Bölüm 16 (좋다고 말해)

4.7K 365 318
                                    

Bölüm Şarkısı: 좋다고 말해 (Tell Me You Love Me) - 볼빨간사촌기 (Bolbbalgan4)

ㅣㅣㅣㅣㅣ Medyada Var.ㅣㅣㅣㅣㅣ

Öldüm mü gerçekten? Bedensel olarak belki hayır ancak ruhumun kanatları çıkmış bedenimden uzaklaşmak için çıpınıyordu sanki.

'Tanrım şimdi değil'

Ruhumun bu denli heyecanlanması normal miydi? Ruhumun bile...

Koskoca bir yıl olmuştu ona bağlanalı. Peki kaç ay? Yedi miydi? Sekiz olmuş muydu? Bir insana bu kadar bağlanmam, bir insandan bu kadar etkilenmem normal miydi? Eğer o kişi Park Jimin ise evet!

Belki öylesineydi bana sarılması ancak benim için kesinlikle öylesine değildi. Oldukça önemliydi...

Bedenlerimiz ilk defa bu kadar yakınlaşmıştı, ilk defa bu kadar yakındım sevdiğim insana. Hayallerimden daha gerçekçiydi. Çünkü gerçekten hissetmiştim...

'Hep böyle olmasını istiyordum, hep bu kadar yakın ol bana Park Jimin...'

Kalbim maratonda yarışan bir sporcu gibi koşarken Jimin'in vücudunu hissettim.

'Tanrı hepimizi korusun'

Kollarını yavaşça omuzlarıma dolayarak kendine çekmiş ve başını hafifçe başımın kenarına koymuştu. Nemli saçları yüzümü gıdıklarken derin bir şekilde aldığı soluğu kulağımda yankılanıyordu. O kadar mükemmel bir histi ki hep orada kalmasını istedim. Ve bu olmadığı için içimden lanet ettim.

O anki heyecanla donup kaldım ve Jimin ona sarılamadan yavaşça geri çekildi.

Aslında uzun süren bir olay değildi sadece bana bir asır gibi gelmişti. Uzun bir sarılma gibi ama benim ona sarılamadığım. Ardından oluşan boşluktan bahsetmiyorum bile...

'Cidden aptal mıydım?' Nasıl olurda sarılamazdım.

Beni ne denli etkilediğinin farkında mısın Park Jimin?

Aslında kendime kızmam haksızlıktı düşüp bayılmadığıma şükretmeliydim. Sadece onu hissetmiştim tüm içtenliğimle... Bu bile yeterdi bana.

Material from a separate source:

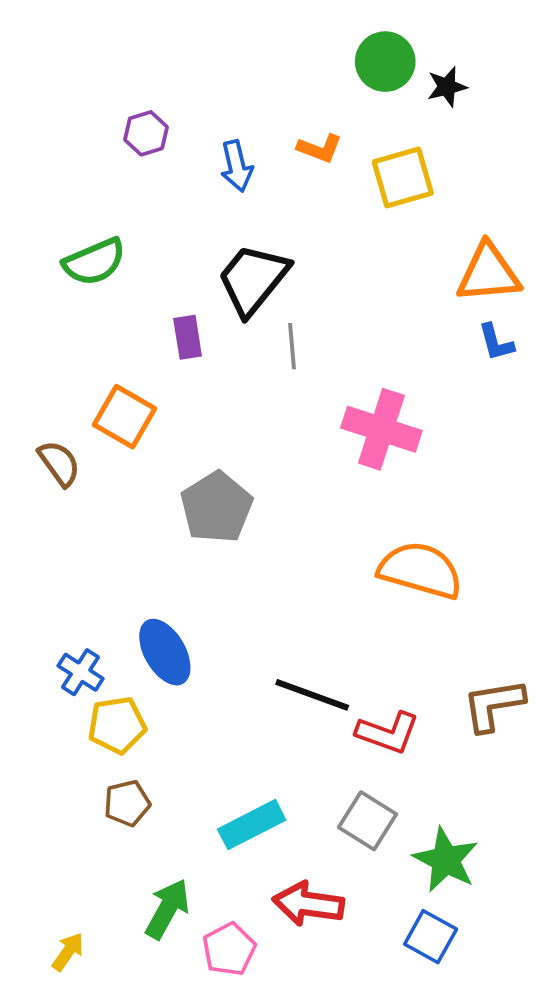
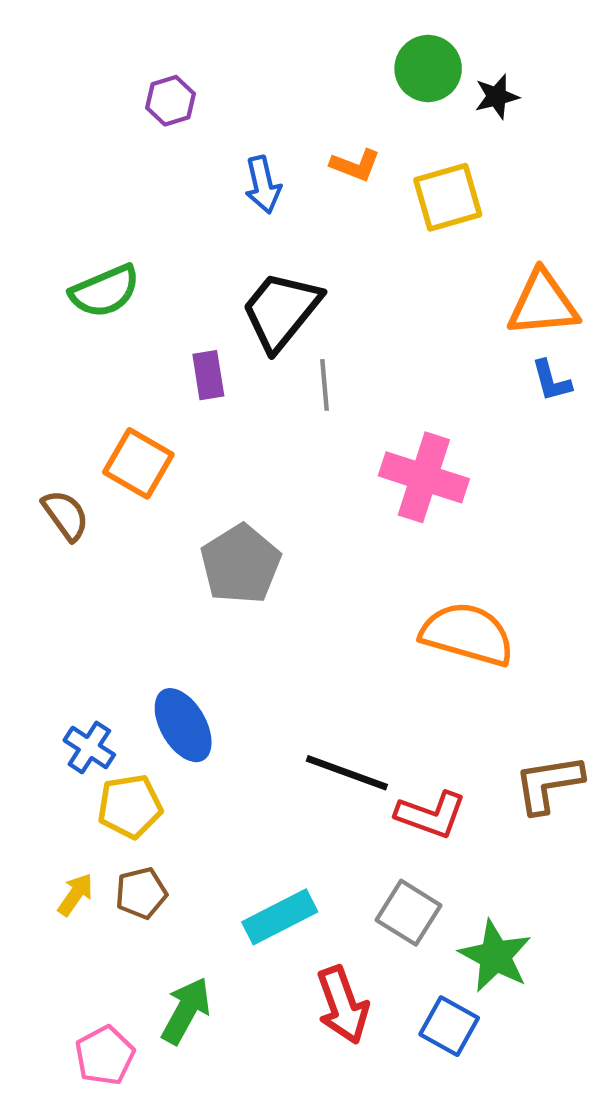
purple hexagon: (146, 133) -> (171, 101), moved
red arrow: (308, 904) -> (343, 1005), turned -118
blue square: (431, 937) -> (449, 1026), moved
pink pentagon: (229, 949) -> (105, 1055), moved
yellow arrow: (68, 952) -> (75, 894), moved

Jimin gülümseyerek geri çekildi kısa bir süre göz göze geldik. Ardından hemen yan tarafta bekleyen arkadaşlarının yanına koşturdu. Hepsi birlikte buluşarak sımsıkı bir şekilde birbirlerine sarıldılar.

Benim için önemli olan Park Jimin bir o kadar da arkadaşları için önemliydi. Birbirlerini sevip kollayan kocaman bir aile gibiydiler... Her zaman bir olan ve bir olacak.

O kadar güzellerde ki sanırım tüm gün sıkılmadan izleyebilirdim.

Sarılmadan sonra Namjoon geri çekilerek, Jimin'in saçlarını tatlı bir şekilde karıştırdı ardından bir abi edasıyla omuzunun altına aldı.

"İşte bu!"

Jimin yalandan somurtarak saçlarını Namjoon'dan kurtarmaya çalıştı. Ama içten içe memnuniyeti yüzünden okunuyordu. Kaşlarını hafifçe çatsa da yüzünde sevimli bir gülümseme vardı.

Yanında duran Hoseok elini yumruk yaparak Jimin'in omuzuna hafifçe vurdu.

"Kimin arkadaşı be! Aynı bir ben."

Diğer taraftaki Taehyung, yüzünü buruşturdu Hoseok'u kolundan tutarak çekiştirdi. Jimin'in yanında kendine yer açmaya çalıştı. Ardından parmağını Hoseok'a doğru uzattı.